SOURCE MATERIAL >>
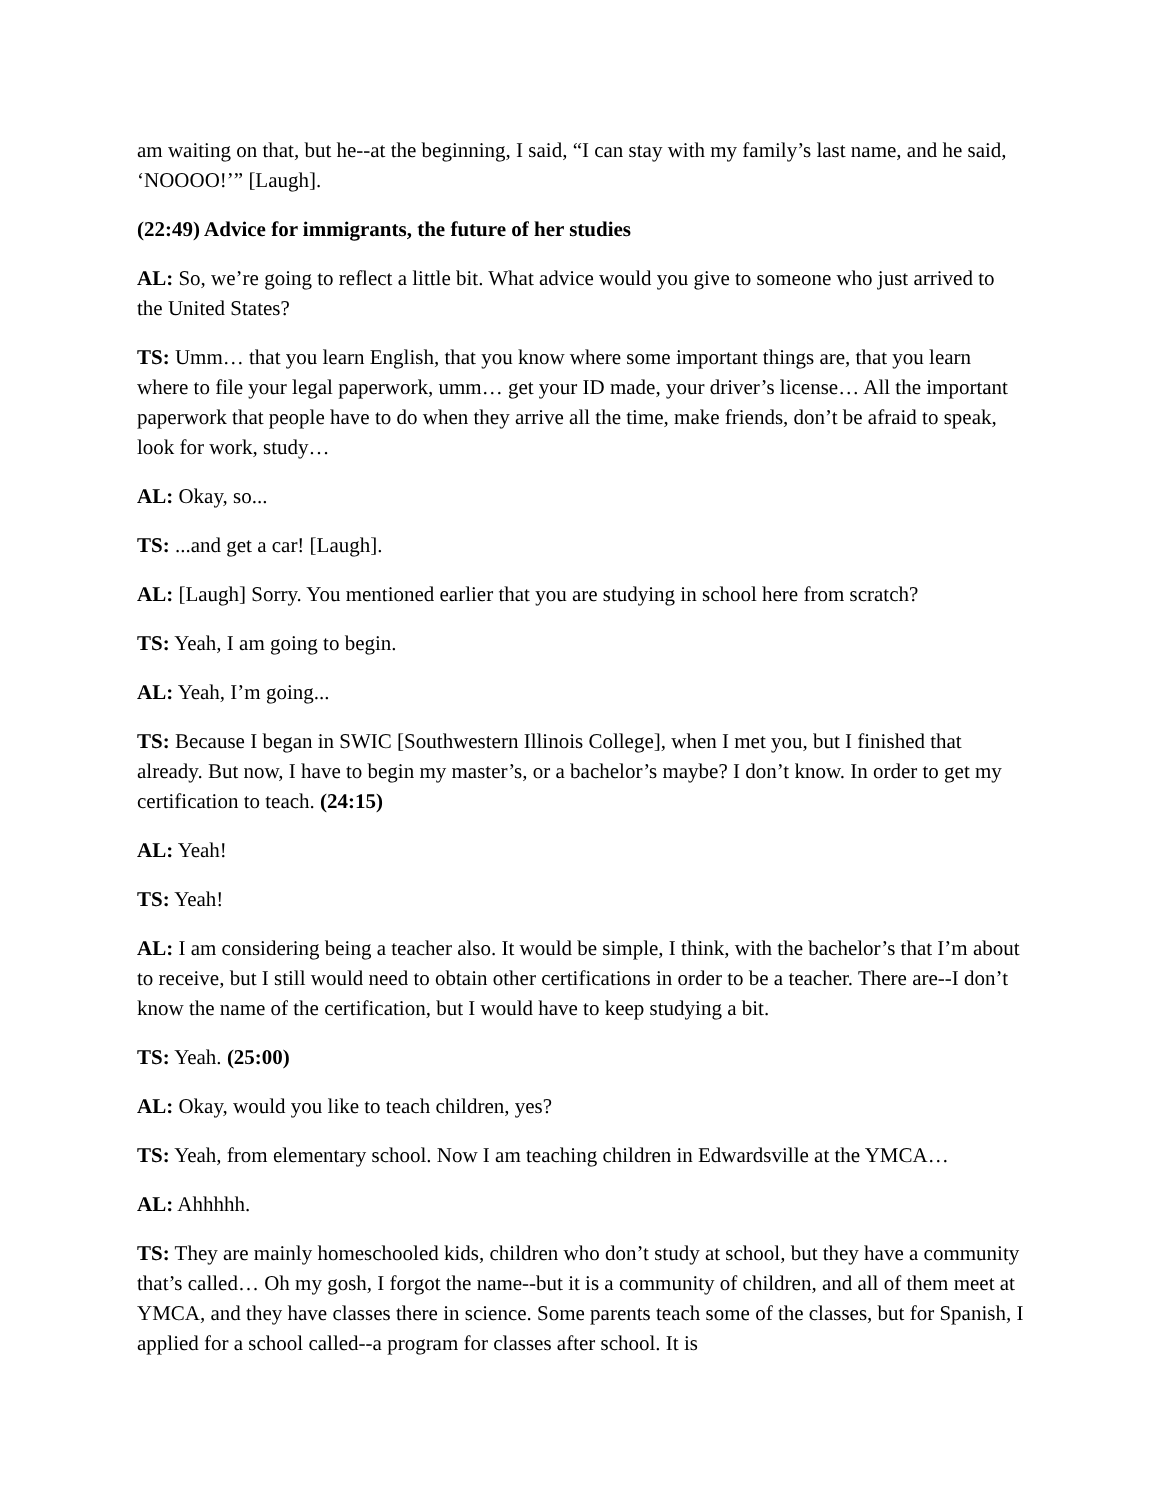am waiting on that, but he--at the beginning, I said, “I can stay with my family’s last name, and he said, ‘NOOOO!’” [Laugh].
(22:49) Advice for immigrants, the future of her studies
AL: So, we’re going to reflect a little bit. What advice would you give to someone who just arrived to the United States?
TS: Umm… that you learn English, that you know where some important things are, that you learn where to file your legal paperwork, umm… get your ID made, your driver’s license… All the important paperwork that people have to do when they arrive all the time, make friends, don’t be afraid to speak, look for work, study…
AL: Okay, so...
TS: ...and get a car! [Laugh].
AL: [Laugh] Sorry. You mentioned earlier that you are studying in school here from scratch?
TS: Yeah, I am going to begin.
AL: Yeah, I’m going...
TS: Because I began in SWIC [Southwestern Illinois College], when I met you, but I finished that already. But now, I have to begin my master’s, or a bachelor’s maybe? I don’t know. In order to get my certification to teach. (24:15)
AL: Yeah!
TS: Yeah!
AL: I am considering being a teacher also. It would be simple, I think, with the bachelor’s that I’m about to receive, but I still would need to obtain other certifications in order to be a teacher. There are--I don’t know the name of the certification, but I would have to keep studying a bit.
TS: Yeah. (25:00)
AL: Okay, would you like to teach children, yes?
TS: Yeah, from elementary school. Now I am teaching children in Edwardsville at the YMCA…
AL: Ahhhhh.
TS: They are mainly homeschooled kids, children who don’t study at school, but they have a community that’s called… Oh my gosh, I forgot the name--but it is a community of children, and all of them meet at YMCA, and they have classes there in science. Some parents teach some of the classes, but for Spanish, I applied for a school called--a program for classes after school. It is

TASK ITEM >> After locating the line containing "AL: Ahhhhh.", give that line and every later line of the listing again exactly, up to and including the last.

SOLUTION TO THE EXERCISE >>
AL: Ahhhhh.
TS: They are mainly homeschooled kids, children who don’t study at school, but they have a community that’s called… Oh my gosh, I forgot the name--but it is a community of children, and all of them meet at YMCA, and they have classes there in science. Some parents teach some of the classes, but for Spanish, I applied for a school called--a program for classes after school. It is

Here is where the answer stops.